Author: Aimee Simone, Assistant Editor

The medications may lower cholesterol levels in advanced chronic kidney disease patients, but they do not appear to reduce the number of cardiovascular events and may interact with other drugs the patients are taking.

The findings of a new review suggest that statins do little to prevent cardiovascular events in patients with advanced stages of chronic kidney disease (CKD).
 
CKD patients are 23 times more likely to develop cardiovascular disease, and cardiovascular events are the leading cause of death for these patients. Statins are commonly prescribed to CKD patients to help lower cholesterol with the overall goal of preventing cardiovascular disease and cardiovascular-related deaths. The review, published online on August 24, 2013, in the American Journal of Cardiovascular Drugs, analyzed recent trials studying the efficacy of statin use for primary prevention of cardiovascular events in CKD patients.
 
The analysis identified a few studies that suggested statins were associated with a decrease in cardiovascular risk in patients with CKD in stages 2 to 4. The Pravastatin Pooling Project, which combined data from 3 randomized trials, found that statin use reduced the risk for heart attack, coronary death, and percutaneous and surgical revascularization by 4.5% in patients with CKD alone and by 6.4% in patients with CKD and diabetes. Similar results were reported in the Study of Heart and Renal Protection (SHARP), the largest randomized study of statins in kidney disease patients. For patients who received simvastatin or a combination of ezetimibe and simvastatin, major vascular events were reduced by 15% and major atherosclerotic events were reduced by 17%.
 
In more advanced stages of the disease, however, statins did not decrease the risk for cardiovascular events. The results of 1 observational study and 3 major clinical studies indicated that statins were ineffective in reducing cardiovascular events in dialysis patients. In 1 clinical trial, dialysis patients were randomized to atorvastatin or placebo and were followed for 3 years. At the end of the study, statin patients reduced their LDL cholesterol by 42%. However, there was no significant difference in the number of cardiovascular events experienced by patients who received statins and those who received placebo. Similar results were produced in a study of rosuvastatin in dialysis patients.
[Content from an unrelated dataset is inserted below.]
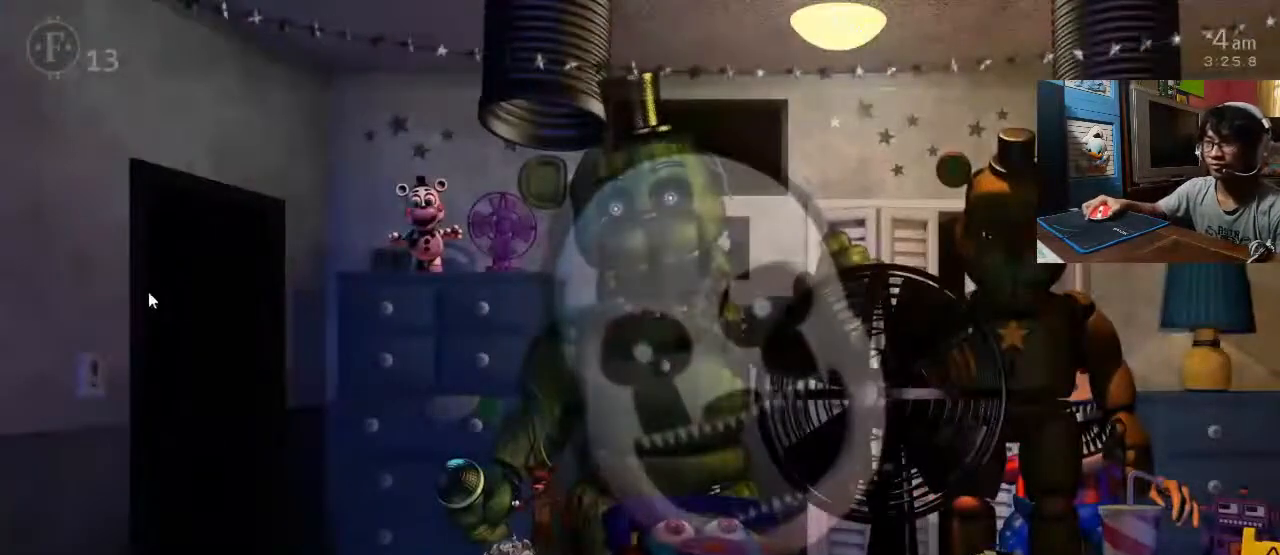
{"keys": [], "mouse": [], "events": [[340, "f", "down"], [420, "f", "up"]]}
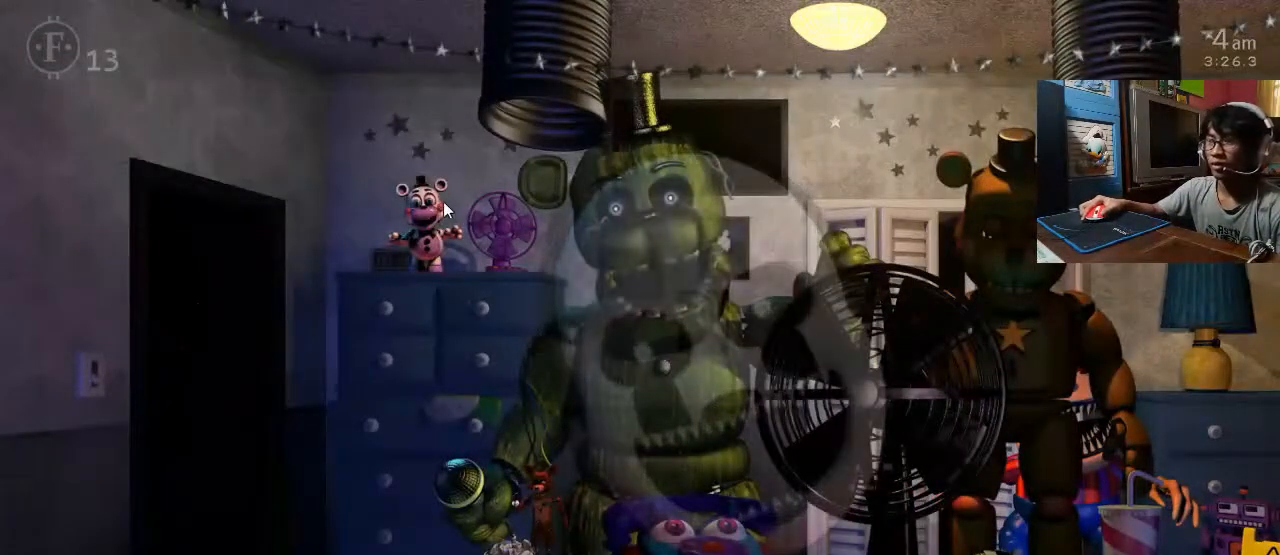
{"keys": ["z"], "mouse": [], "events": [[80, "mouse_left", "down"], [160, "mouse_left", "up"], [360, "z", "down"]]}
After a median of 3.2 years, there was no significant difference in the occurrence of heart attack, stroke, or death from cardiovascular disease between patients who received statins and those who received placebo.
 
In yet another trial, statins improved cholesterol levels without reducing the risk for cardiovascular events in transplant patients. In the trial, which evaluated the effects of fluvastatin on cardiovascular death in renal transplant recipients, there was no significant reduction in major cardiac events after a median follow-up of 5 years.
 
In addition, statins did not appear to slow the progression of kidney disease in any large clinical outcome study, as has been previously suggested.
 
As a result of their findings, the review authors suggest that statins should be prescribed less frequently and at lower doses in kidney disease patients. They also note that although statins are safe when used appropriately, kidney disease patients are at increased risk for potential interactions with other medications.
 
“I believe the evidence shows that the majority of people with chronic kidney disease are taking statins inappropriately," said lead review author Ali Olyaei, PharmD, a professor of pharmacotherapy in the College of Pharmacy at Oregon State University, in a press release. “They may help a little in early-stage disease, but those people are not the ones who generally die from cardiovascular diseases. And by the end stages the risks outweigh any benefit. More drugs are not always better.”